=== TEXT SEGMENT ===
********************

Multifamily Takes Baby Steps to CHP
And despite their customers efforts to conserve energy, suppliers are still seeing an increased need for power capacity. Electric utilities can choose to invest in creating greater power generation capacity--at a cost and timeline that may prove unrealistic--or to create incentives to encourage the installation of privately owned on-site generation. But it takes a tremendous effort to convince customers to create their own electricity, and to coordinate on-site generation with the existing electric grid.
Combined heat and power (CHP) is the production of electricity and the recovery of thermal energy from a single source, typically a natural gas-driven engine or turbine installed on-site. Benefits could be significant, not only from an energy standpoint--the overall efficiency of CHP (60% and more) is about double the overall efficiency of centralized power plants, which face heat losses at the plant and transmission losses in delivering power from the plant to the customer--but also from an environmental standpoint; the use of CHP could reduce emissions from fossil fuel-burning equipment. CHP sounds like the ideal answer to high energy costs, reliability problems, and the need for increased power production capacity.
Furthermore, CHP is not a new, untested idea; it is widely used in commercial and industrial applications. There have also been several successful attempts, by HUD in particular, to spur the use of CHP in the multifamily market by publicizing case studies. Unfortunately, incentives for the use of CHP to date have targeted large industrial and commercial projects.
Currently, funding entities are starting to investigate the use of CHP in multifamily buildings that offer suitable electric and thermal load patterns for CHP applications (see CHP in the States). These buildings operate 24 hours a day, seven days a week, and do so with predictable load patterns. Although CHP applications in multifamily buildings would be on a smaller scale than CHP applications for large industrial users (30 kW for multifamily compared to 500 kW for multimegawatt industrial applications), the potential exists for many new installations. While investment prices per kW tend to be higher for the installation of these smaller units, prices may decline as companies develop microcogeneration at 1kW of capacity, using a Sterling engine or fuel cell. An efficient technology combined with market volume would then drive prices down. In the meantime, CHP program implementers like the New York State Energy Research and Development Authority (NYSERDA) offer incentives to building owners who want to invest in the technology.
The real challenge at this time is to raise the awareness of, and provide education to, the multifamily buildings sector, explaining the benefits, but also the limitations, of CHP applications. The use of this technology, even with manufacturers efforts to simplify installation by offering package systems, requires multidisciplinary skills. These include mechanical, thermal, and electrical engineering skills for designing custom applications.

********************

=== DATA ===
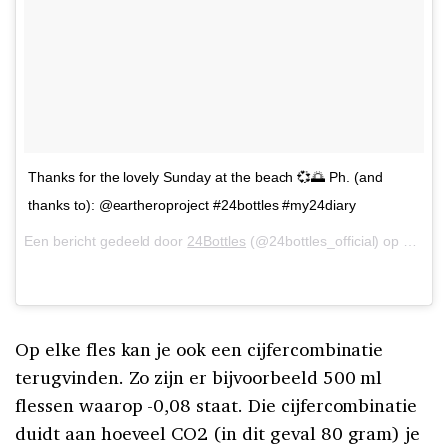
Thanks for the lovely Sunday at the beach 💞🌅 Ph. (and
thanks to): @eartheroproject #24bottles #my24diary
Een bericht gedeeld door
24Bottles
(@24bottles_official) op
6 Mei 
Op elke fles kan je ook een cijfercombinatie
terugvinden. Zo zijn er bijvoorbeeld 500 ml
flessen waarop -0,08 staat. Die cijfercombinatie
duidt aan hoeveel CO2 (in dit geval 80 gram) je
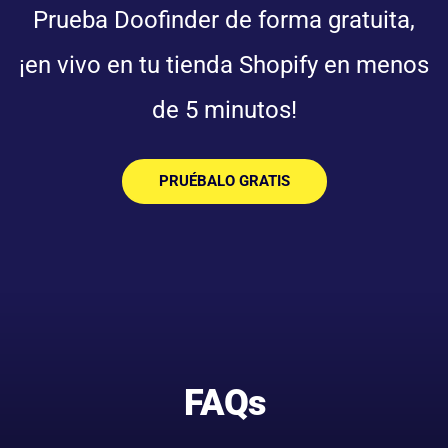
Prueba Doofinder de forma gratuita,
¡en vivo en tu tienda Shopify en menos
de 5 minutos!
PRUÉBALO GRATIS
FAQs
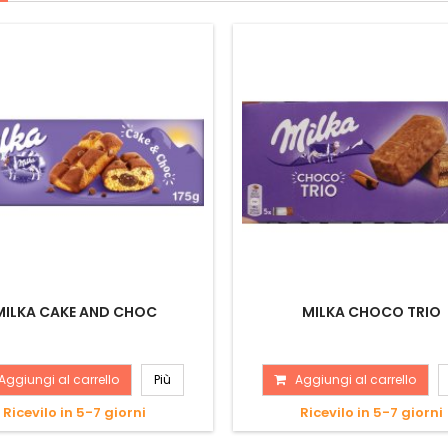
MILKA CAKE AND CHOC
MILKA CHOCO TRIO
Aggiungi al carrello
Più
Aggiungi al carrello
Ricevilo in 5-7 giorni
Ricevilo in 5-7 giorni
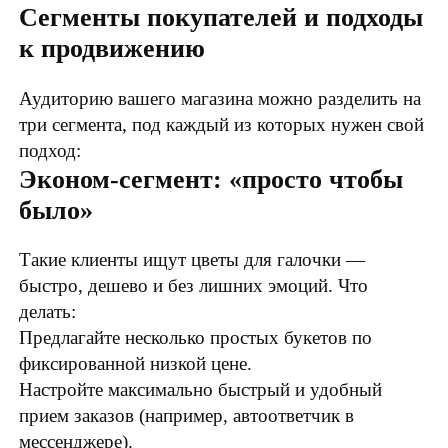
Сегменты покупателей и подходы
к продвижению
Аудиторию вашего магазина можно разделить на
три сегмента, под каждый из которых нужен свой
подход:
Эконом-сегмент: «просто чтобы
было»
Такие клиенты ищут цветы для галочки —
быстро, дешево и без лишних эмоций. Что
делать:
Предлагайте несколько простых букетов по
фиксированной низкой цене.
Настройте максимально быстрый и удобный
прием заказов (например, автоответчик в
мессенджере).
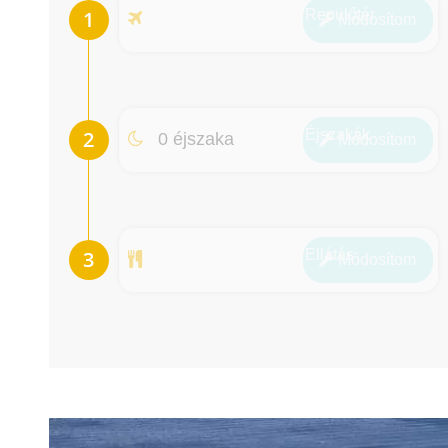
Repülőtér
Módosít
om
Éjszakák
0 éjszaka
Módosít
om
Ellátás
Módosít
om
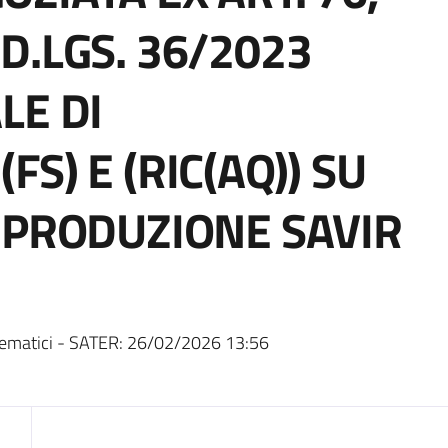
L D.LGS. 36/2023
LE DI
S) E (RIC(AQ)) SU
 PRODUZIONE SAVIR
ematici - SATER:
26/02/2026 13:56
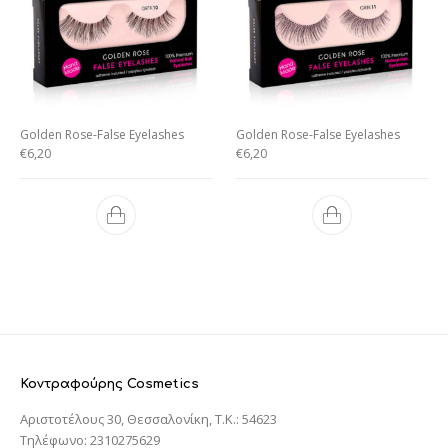
Golden Rose-False Eyelashes
Golden Rose-False Eyelashes
€
6,20
€
6,20
Κοντραφούρης Cosmetics
Αριστοτέλους 30, Θεσσαλονίκη, T.K.: 54623
Τηλέφωνο: 2310275629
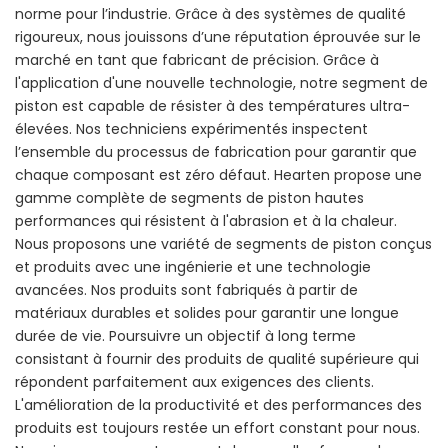
norme pour l’industrie. Grâce à des systèmes de qualité
rigoureux, nous jouissons d’une réputation éprouvée sur le
marché en tant que fabricant de précision. Grâce à
l'application d'une nouvelle technologie, notre segment de
piston est capable de résister à des températures ultra-
élevées. Nos techniciens expérimentés inspectent
l’ensemble du processus de fabrication pour garantir que
chaque composant est zéro défaut. Hearten propose une
gamme complète de segments de piston hautes
performances qui résistent à l'abrasion et à la chaleur.
Nous proposons une variété de segments de piston conçus
et produits avec une ingénierie et une technologie
avancées. Nos produits sont fabriqués à partir de
matériaux durables et solides pour garantir une longue
durée de vie. Poursuivre un objectif à long terme
consistant à fournir des produits de qualité supérieure qui
répondent parfaitement aux exigences des clients.
L'amélioration de la productivité et des performances des
produits est toujours restée un effort constant pour nous.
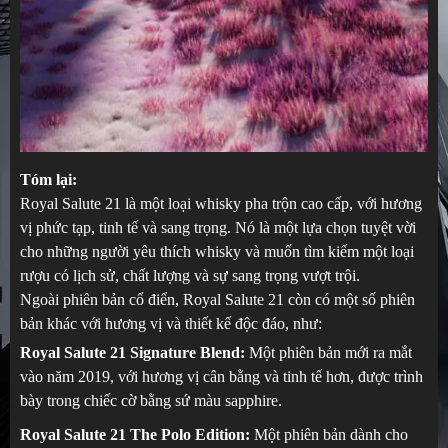
Tóm lại:
Royal Salute 21 là một loại whisky pha trộn cao cấp, với hương
vị phức tạp, tinh tế và sang trọng. Nó là một lựa chọn tuyệt vời
cho những người yêu thích whisky và muốn tìm kiếm một loại
rượu có lịch sử, chất lượng và sự sang trọng vượt trội.
Ngoài phiên bản cổ điển, Royal Salute 21 còn có một số phiên
bản khác với hương vị và thiết kế độc đáo, như:
Royal Salute 21 Signature Blend:
Một phiên bản mới ra mắt
vào năm 2019, với hương vị cân bằng và tinh tế hơn, được trình
bày trong chiếc cờ bằng sứ màu sapphire.
Royal Salute 21 The Polo Edition:
Một phiên bản dành cho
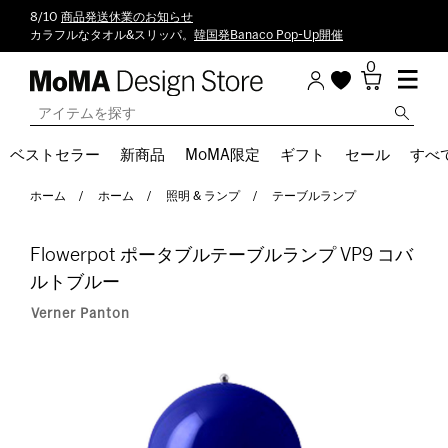
8/10
商品発送休業のお知らせ
カラフルなタオル&スリッパ。
韓国発Banaco Pop-Up開催
0
ベストセラー
新商品
MoMA限定
ギフト
セール
すべ
ホーム
ホーム
照明 & ランプ
テーブルランプ
Flowerpot ポータブルテーブルランプ VP9 コバ
ルトブルー
Verner Panton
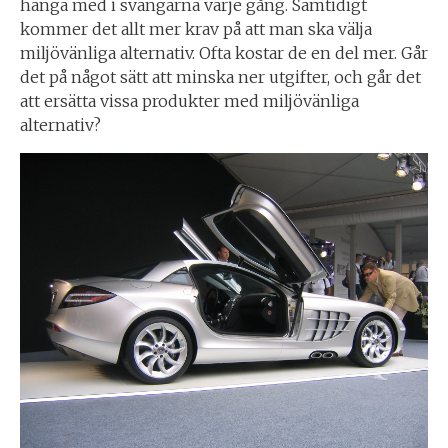
hänga med i svängarna varje gång. Samtidigt
kommer det allt mer krav på att man ska välja
miljövänliga alternativ. Ofta kostar de en del mer. Går
det på något sätt att minska ner utgifter, och går det
att ersätta vissa produkter med miljövänliga
alternativ?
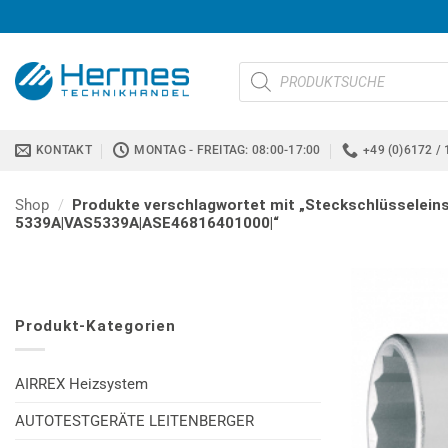
Zum
Inhalt
springen
Products
search
KONTAKT
MONTAG - FREITAG: 08:00-17:00
+49 (0)6172 / 
Shop
/
Produkte verschlagwortet mit „Steckschlüsseleins
5339A|VAS5339A|ASE46816401000|“
Produkt-Kategorien
AIRREX Heizsystem
AUTOTESTGERÄTE LEITENBERGER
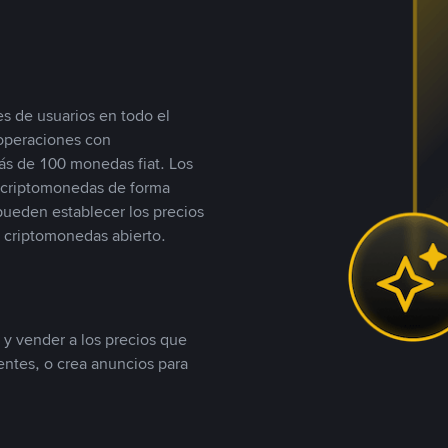
s de usuarios en todo el
 operaciones con
s de 100 monedas fiat. Los
n criptomonedas de forma
 pueden establecer los precios
 criptomonedas abierto.
 y vender a los precios que
tentes, o crea anuncios para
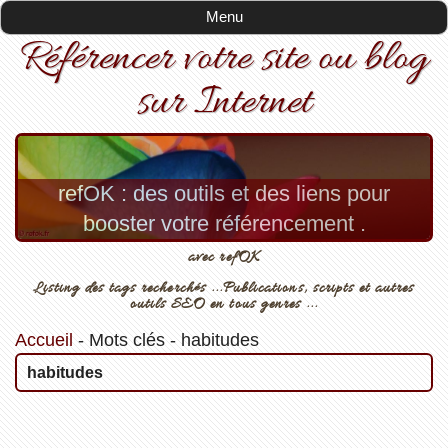
Menu
Référencer votre site ou blog
sur Internet
refOK : des outils et des liens pour
booster votre référencement .
avec refOK
Listing des tags recherchés ...Publications, scripts et autres
outils SEO en tous genres ...
Accueil
-
Mots clés
-
habitudes
habitudes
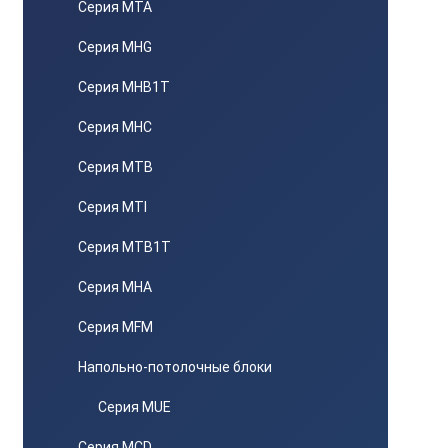
Серия MTA
Серия MHG
Серия MHB1T
Серия MHC
Серия MTB
Серия MTI
Серия MTB1T
Серия MHA
Серия MFM
Напольно-потолочные блоки
Серия MUE
Серия MCD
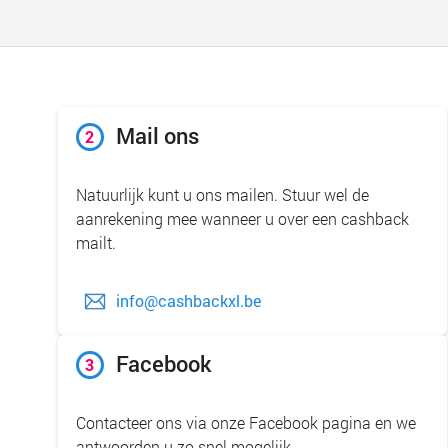
Mail ons
2
Natuurlijk kunt u ons mailen. Stuur wel de
aanrekening mee wanneer u over een cashback
mailt.
info@cashbackxl.be
Facebook
3
Contacteer ons via onze Facebook pagina en we
antwoorden u zo snel mogelijk.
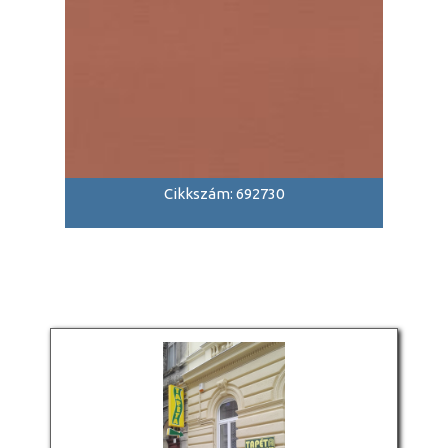
Cikkszám: 692730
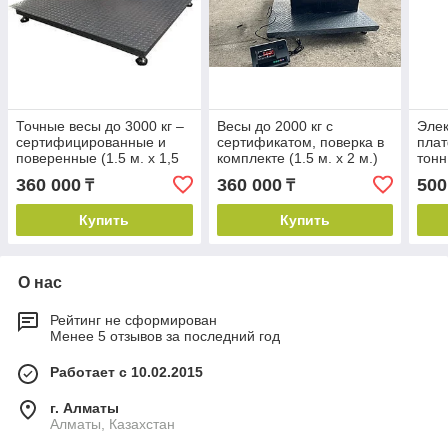
Точные весы до 3000 кг –
Весы до 2000 кг с
Эле
сертифицированные и
сертификатом, поверка в
пла
поверенные (1.5 м. х 1,5
комплекте (1.5 м. х 2 м.)
тонн
м.)
пове
360 000
360 000
500
₸
₸
Купить
Купить
О нас
Рейтинг не сформирован
Менее 5 отзывов за последний год
Работает с 10.02.2015
г. Алматы
Алматы, Казахстан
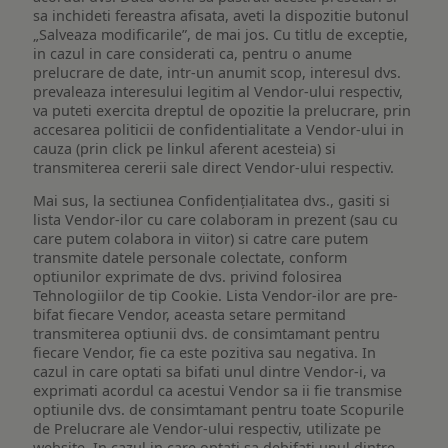
sa inchideti fereastra afisata, aveti la dispozitie butonul
„Salveaza modificarile”, de mai jos. Cu titlu de exceptie,
in cazul in care considerati ca, pentru o anume
prelucrare de date, intr-un anumit scop, interesul dvs.
prevaleaza interesului legitim al Vendor-ului respectiv,
va puteti exercita dreptul de opozitie la prelucrare, prin
accesarea politicii de confidentialitate a Vendor-ului in
cauza (prin click pe linkul aferent acesteia) si
transmiterea cererii sale direct Vendor-ului respectiv.
Mai sus, la sectiunea Confidențialitatea dvs., gasiti si
lista Vendor-ilor cu care colaboram in prezent (sau cu
care putem colabora in viitor) si catre care putem
transmite datele personale colectate, conform
optiunilor exprimate de dvs. privind folosirea
Tehnologiilor de tip Cookie. Lista Vendor-ilor are pre-
bifat fiecare Vendor, aceasta setare permitand
transmiterea optiunii dvs. de consimtamant pentru
fiecare Vendor, fie ca este pozitiva sau negativa. In
cazul in care optati sa bifati unul dintre Vendor-i, va
exprimati acordul ca acestui Vendor sa ii fie transmise
optiunile dvs. de consimtamant pentru toate Scopurile
de Prelucrare ale Vendor-ului respectiv, utilizate pe
website. In cazul in care optati sa debifati unul dintre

********************

=== JOB A ===
Answer these questions from the article on CHP in multifamily buildings:
(i) What overall efficiency does CHP reach?
(ii) Which body made several attempts to spur CHP use in the multifamily market by publicizing case studies?
(iii) What capacity does the article give for CHP in multifamily buildings, compared with multimegawatt industrial applications?
=== JOB B ===
In the article on CHP, begin at the words "Combined heat and" and stop after "power production capacity.". Give that passage again, swapping "turbine" for "generator".

=== TASK RESULT A ===
(i) 60% and more
(ii) HUD
(iii) 30 kW for multifamily, compared with 500 kW for industrial applications

=== TASK RESULT B ===
Combined heat and power (CHP) is the production of electricity and the recovery of thermal energy from a single source, typically a natural gas-driven engine or generator installed on-site. Benefits could be significant, not only from an energy standpoint--the overall efficiency of CHP (60% and more) is about double the overall efficiency of centralized power plants, which face heat losses at the plant and transmission losses in delivering power from the plant to the customer--but also from an environmental standpoint; the use of CHP could reduce emissions from fossil fuel-burning equipment. CHP sounds like the ideal answer to high energy costs, reliability problems, and the need for increased power production capacity.